What to produce = Exactly as they stand, give the records below again, with no images.

Extracted material =
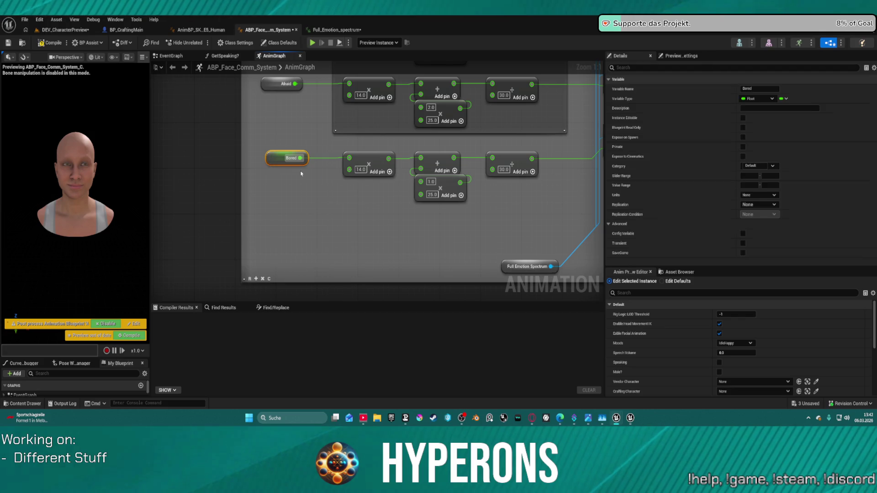
click(752, 166)
text(Emotions)
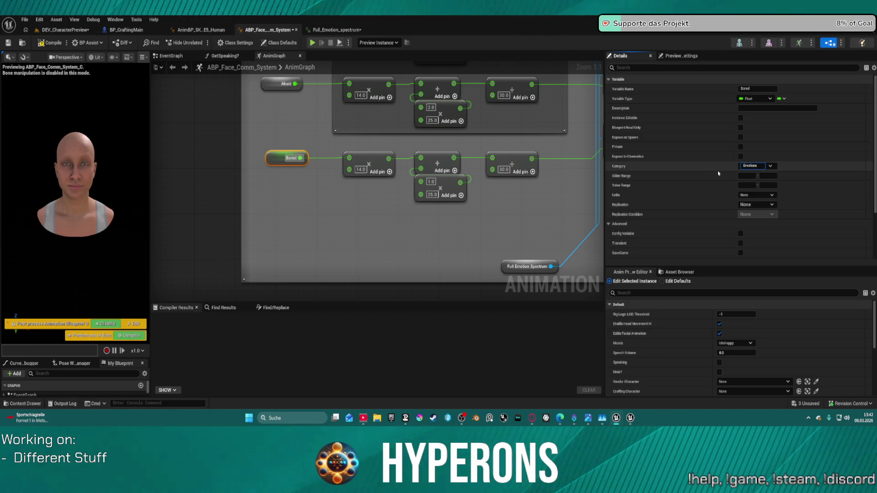
Create variables for the Sadness, Anger and Afraid getter nodes.
mouse_move(324, 128)
mouse_down()
mouse_move(344, 192)
mouse_move(304, 190)
mouse_move(302, 240)
mouse_move(296, 94)
mouse_up()
right_click(296, 94)
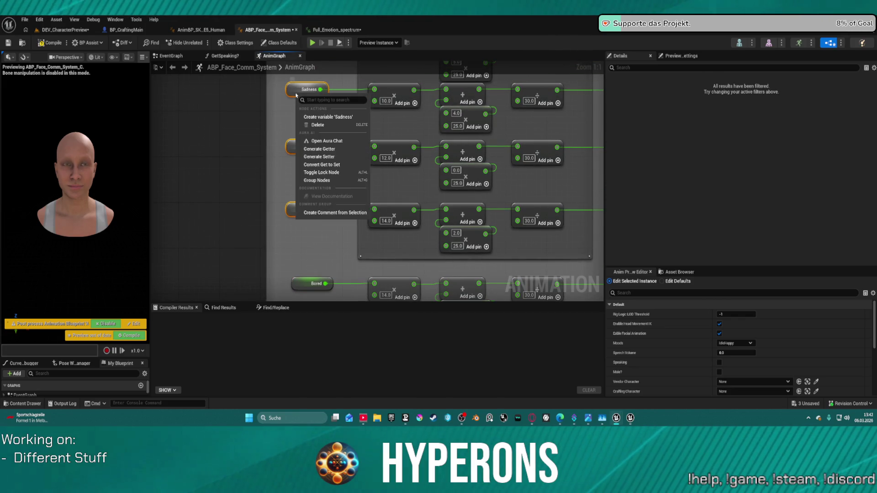
click(247, 168)
right_click(305, 90)
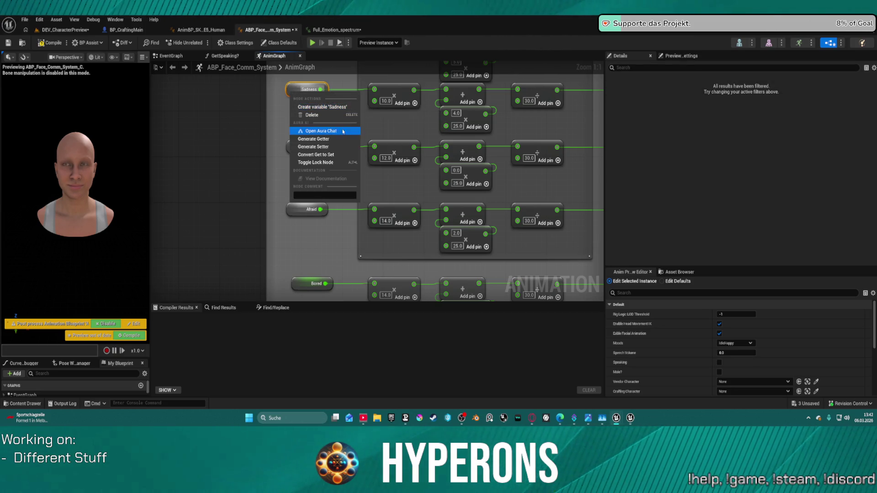
click(322, 107)
right_click(305, 153)
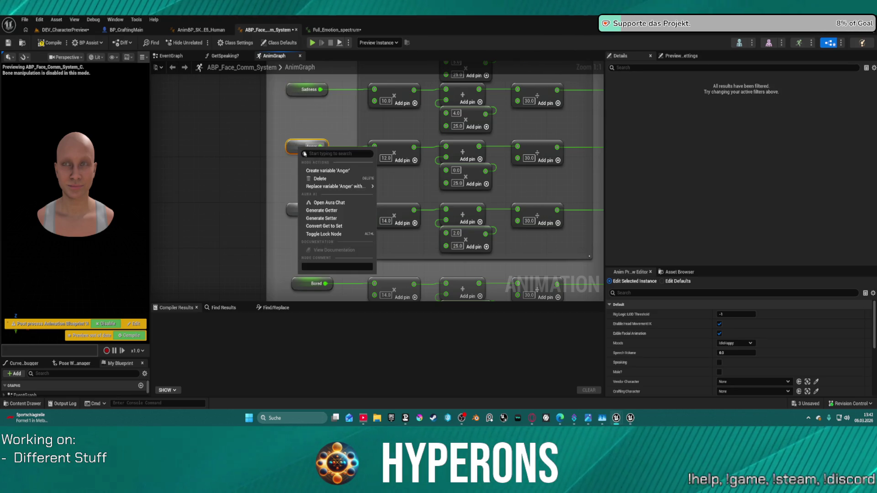
click(325, 170)
right_click(293, 210)
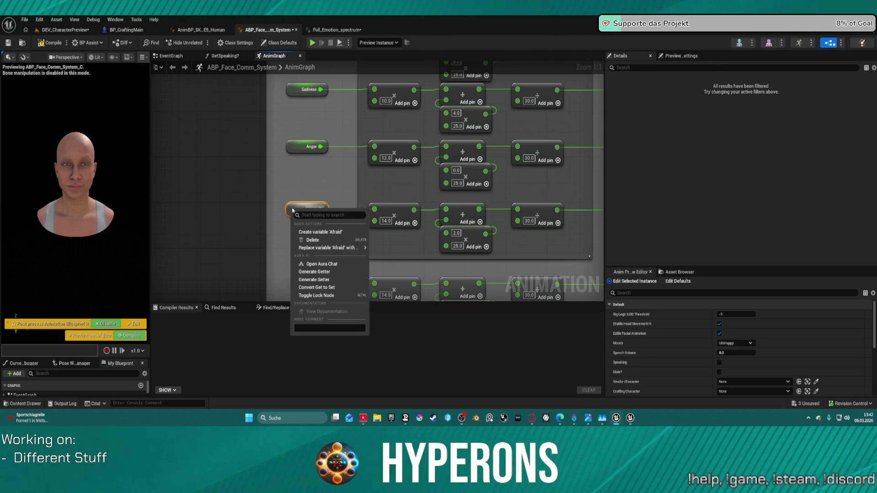
click(310, 231)
Create variables for the Suprise, Joy and TalkingTimeRemaining getter nodes.
right_click(332, 230)
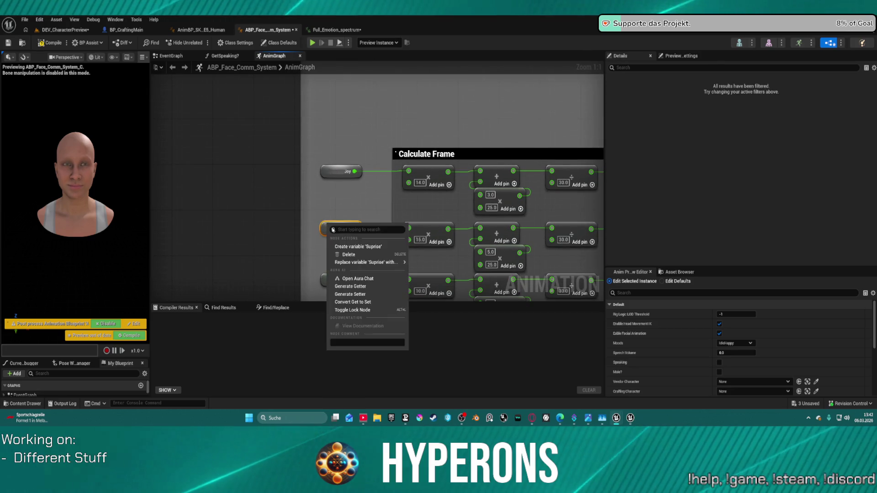
click(358, 247)
right_click(330, 177)
click(346, 194)
mouse_move(457, 182)
mouse_down()
mouse_move(215, 173)
mouse_move(191, 229)
mouse_move(174, 197)
mouse_move(206, 214)
mouse_move(202, 276)
mouse_up()
right_click(265, 145)
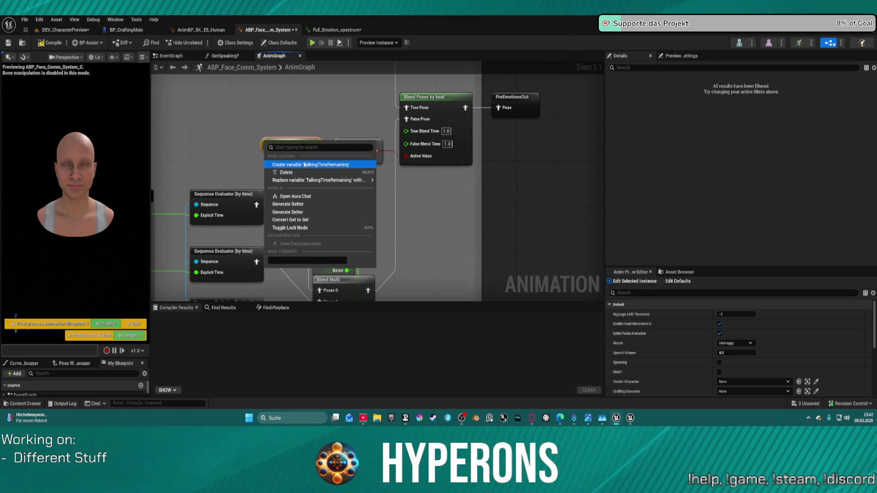
click(305, 165)
scroll(417, 198, down, 5)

Your response =
click(752, 166)
text(Emotions)
Create variables for the Sadness, Anger and Afraid getter nodes.
mouse_move(324, 128)
mouse_down()
mouse_move(344, 192)
mouse_move(304, 190)
mouse_move(302, 240)
mouse_move(296, 94)
mouse_up()
right_click(296, 94)
click(247, 168)
right_click(305, 90)
click(322, 107)
right_click(305, 153)
click(325, 170)
right_click(293, 210)
click(310, 231)
Create variables for the Suprise, Joy and TalkingTimeRemaining getter nodes.
right_click(332, 230)
click(358, 247)
right_click(330, 177)
click(346, 194)
mouse_move(457, 182)
mouse_down()
mouse_move(215, 173)
mouse_move(191, 229)
mouse_move(174, 197)
mouse_move(206, 214)
mouse_move(202, 276)
mouse_up()
right_click(265, 145)
click(305, 165)
scroll(417, 198, down, 5)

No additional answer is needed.